2. If you have a custom prior model (`customblm` object), then choose a Markov chain Monte Carlo (MCMC) sampler when you call `estimate` or `simulate`. This table contains a list of supported MCMC samplers. After choosing a sampler, try the default tuning parameter values first.

MCMC SamplerSpecify UsingDescription
Hamiltonian Monte Carlo (HMC)`'Sampler',"hmc"`

Because the HMC sampler tunes itself, and resulting samples mix well and converge to their stationary distribution more quickly, try this sampler first.

To increase sampling speed, supply the gradient of the log PDF for all or some of the parameters.

Random walk Metropolis`'Sampler',"metropolis"`

If the sample size is reasonably large and the prior does not dominate the likelihood, then try this sampler.

Supported proposal distributions are multivariate normal and multivariate t distributions.

Tuning parameters include the distribution, its scale matrix, and its degrees of freedom.

Slice`'Sampler',"slice"` (default)To achieve adequate mixing and convergence, carefully tune the typical sampling-interval width. Values are application dependent.

After estimating a nonanalytical posterior by using an MCMC sampler, inspect the posterior or conditional posterior draws for adequate mixing. For more details, see Posterior Estimation and Simulation Diagnostics.

If the quality of the samples is not satisfactory, then create a sampler options structure by using `sampleroptions`, which allows you to specify the tuning parameter values that are appropriate for the sampler. For example, to specify a random walk Metropolis sampler that uses a multivariate t proposal distribution with 5 degrees of freedom, enter:

```options = sampleroptions('Sampler',"metropolis",'Distribution',"mvt",... 'DegreeOfFreedom',5)```
After you create the sampler options structure, specify it when you call `estimate` or `simulate` by using the `'Options'` name-value pair argument.

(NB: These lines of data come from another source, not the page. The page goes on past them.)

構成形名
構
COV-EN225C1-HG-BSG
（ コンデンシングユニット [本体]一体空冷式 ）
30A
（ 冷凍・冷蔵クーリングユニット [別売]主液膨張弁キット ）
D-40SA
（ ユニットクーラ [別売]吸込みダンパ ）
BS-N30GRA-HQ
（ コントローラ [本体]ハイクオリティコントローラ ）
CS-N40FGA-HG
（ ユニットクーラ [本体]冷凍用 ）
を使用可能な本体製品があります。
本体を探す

2. Forecast responses given new predictor data using `forecast`. `forecast` constructs forecasts from the posterior predictive distribution. Analytical posterior predictive distributions are available for `conjugateblm` and `diffuseblm` prior models. For all other prior models `forecast` resorts to Monte Carlo sampling. As with estimation and simulation, you can choose an MCMC sampler for `customblm` models. If `forecast` uses an MCMC sampler, you should inspect the posterior or conditional posterior draws for adequate mixing.

## References

[1] Marin, J. M. and C. P. Robert. Bayesian Core: A Practical Approach to Computational Bayesian Statistics. New York: Springer Science+Business Media, LLC, 2007.